At a hearing in Augusta Thursday, the Maine Public Utilities Commission (PUC) considered whether to approve a negotiated settlement that Central Maine Power (CMP) is offering in order to build a 145-mile transmission line from Canada through western Maine to deliver power to Massachusetts. The deal has the backing of Governor Janet Mills and the state’s Public Advocate, but environmental groups are split, and several municipalities along the transmission line are also opposed.
To approve the deal recently brokered by CMP, the Public Utilities Commission has to assess four criteria: does the agreement — called a stipulation — represent a broad range of interests? Is it in line with legislative mandates? Was the process to reach the agreement fair? And finally - would the public benefit?
The answer from supporters, including Ben Smith of Western Mountains and Rivers, is a resounding yes.
"You've got in front of you a case where, it's going to present one of two things: either Maine seized an opportunity that was before it when it had a chance, or, years from now, maybe 30 years — hopefully this is not the case — people will be looking, wondering, why is it we didn't do what we had a chance to do."

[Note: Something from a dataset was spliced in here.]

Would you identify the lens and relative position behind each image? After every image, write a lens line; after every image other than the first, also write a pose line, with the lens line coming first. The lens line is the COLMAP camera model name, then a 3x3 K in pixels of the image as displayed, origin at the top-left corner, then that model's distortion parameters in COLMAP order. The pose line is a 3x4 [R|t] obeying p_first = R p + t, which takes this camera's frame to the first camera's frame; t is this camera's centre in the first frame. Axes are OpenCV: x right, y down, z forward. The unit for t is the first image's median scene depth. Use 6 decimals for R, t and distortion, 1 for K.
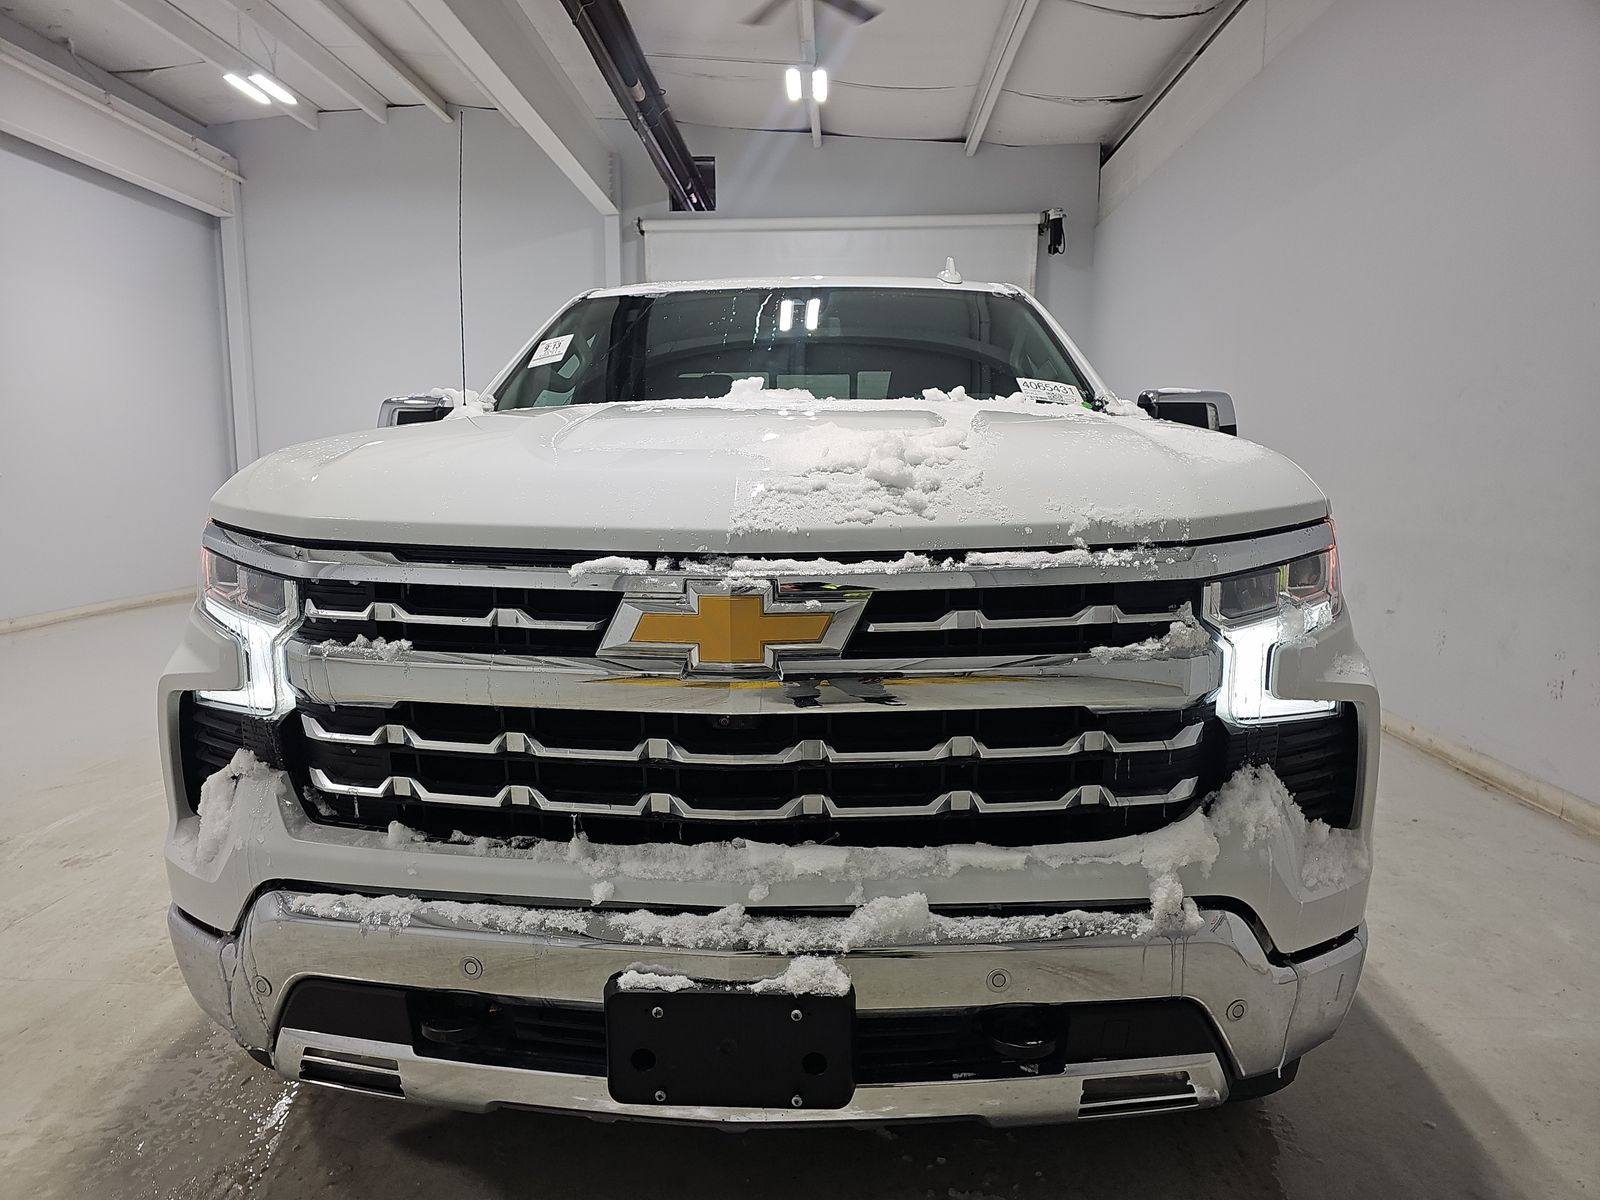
lens RADIAL K [[1031.3, 0, 800.0], [0, 1031.3, 600.0], [0, 0, 1]] dist [0.053099, 0.000109]
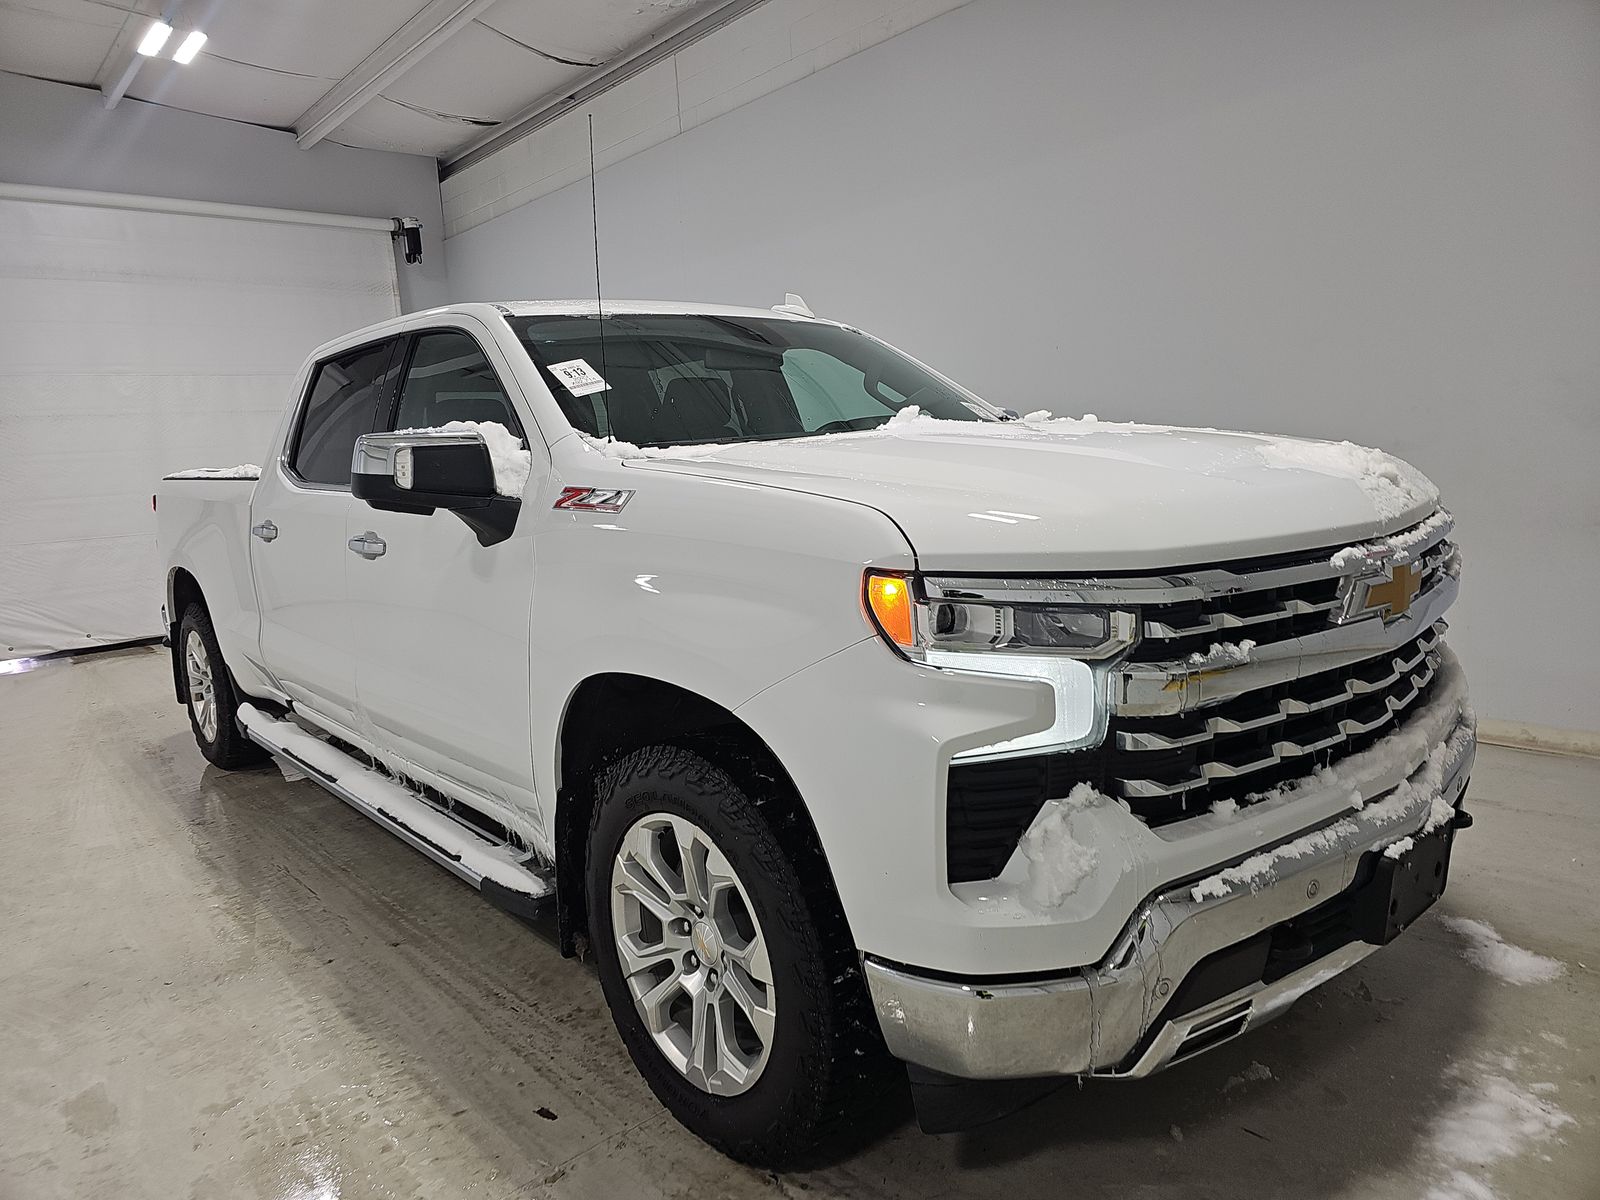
lens RADIAL K [[1037.5, 0, 797.3], [0, 1037.5, 586.5], [0, 0, 1]] dist [0.051515, -0.044007]
pose [[0.720771, -0.134246, 0.680049, -1.458628], [0.147496, 0.988303, 0.038769, -0.134627], [-0.677299, 0.072360, 0.732141, 0.440522]]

As for the public benefit of the project — the focus of many of the comments at the hearing — Smith says the transmission line would largely pass through developed areas. The 53-miles that would cut through western Maine forests, he says, would increase access to public land and provide an economic boost to the region.

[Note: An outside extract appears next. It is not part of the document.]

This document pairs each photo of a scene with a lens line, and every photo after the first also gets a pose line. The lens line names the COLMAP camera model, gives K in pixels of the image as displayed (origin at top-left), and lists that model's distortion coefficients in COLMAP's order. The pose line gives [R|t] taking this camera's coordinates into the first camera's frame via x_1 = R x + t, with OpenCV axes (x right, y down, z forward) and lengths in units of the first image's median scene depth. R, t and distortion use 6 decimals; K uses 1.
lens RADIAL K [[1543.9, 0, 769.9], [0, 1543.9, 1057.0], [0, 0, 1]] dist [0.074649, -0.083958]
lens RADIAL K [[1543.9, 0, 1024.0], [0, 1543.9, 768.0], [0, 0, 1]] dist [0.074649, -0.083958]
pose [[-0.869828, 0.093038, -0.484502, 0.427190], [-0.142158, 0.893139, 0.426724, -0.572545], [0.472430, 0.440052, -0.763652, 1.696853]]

Other supporters say the public would benefit from the millions of dollars the deal dedicates to lowering electricity bills for decades. Opponents have said those savings amount to pennies every month, but Tony Buxton, an attorney who represents the Industrial Energy Consumers Group, says ratepayers would see savings of a $1 to $1.50 on their monthly bills.
"Obviously, it's not a huge amount of money, but we didn't get to where we are in electric rates with big jumps, we got there with little jumps, and this is one that goes the other way,” Buxton says.
The stipulation agreement would also increase broadband in towns along the transmission line, help fund energy efficient heating in homes, and promote and support electric vehicles and charging stations. Beyond those benefits, says Angela Monroe of the Governor's Energy Office, bringing hydropower into New England would mitigate the effects of climate change in the region.
"Given the importance of reducing greenhouse gas emissions, this project is certainly a matter of public necessity," Monroe says.
But opponents, such as Sue Ely of the Natural Resources Council of Maine, disagree that the project would have over-arching environmental benefits.
"We do not believe that it provides a guarantee that this project will reduce global greenhouse gas emissions,” Ely says. “That is our driving motivation here."
Representatives from towns along the proposed project corridor are also concerned about environmental impact.
Elizabeth Caruso is a selectwoman from Caratunk.
"The very fact that this corridor would cross 724 lakes, ponds and wetlands is cause to determine no crisis reasonable enough to destroy and pollute an area of such significance in space and worth," says Caruso.
Caruso also pointed out that the promise of more broadband infrastructure hasn't been enough to entice support from more than a half-dozen rural towns that oppose the transmission line. And the Ely noted that only 11 of the 32 parties to the agreement — which include citizen intervenors, towns and representatives from renewable energy, recreational and scenic interests, have signed on.
After the day-long hearing, the PUC is now tasked with deciding whether to approve the agreement. It's one of several regulatory hurdles that the project must clear to move forward.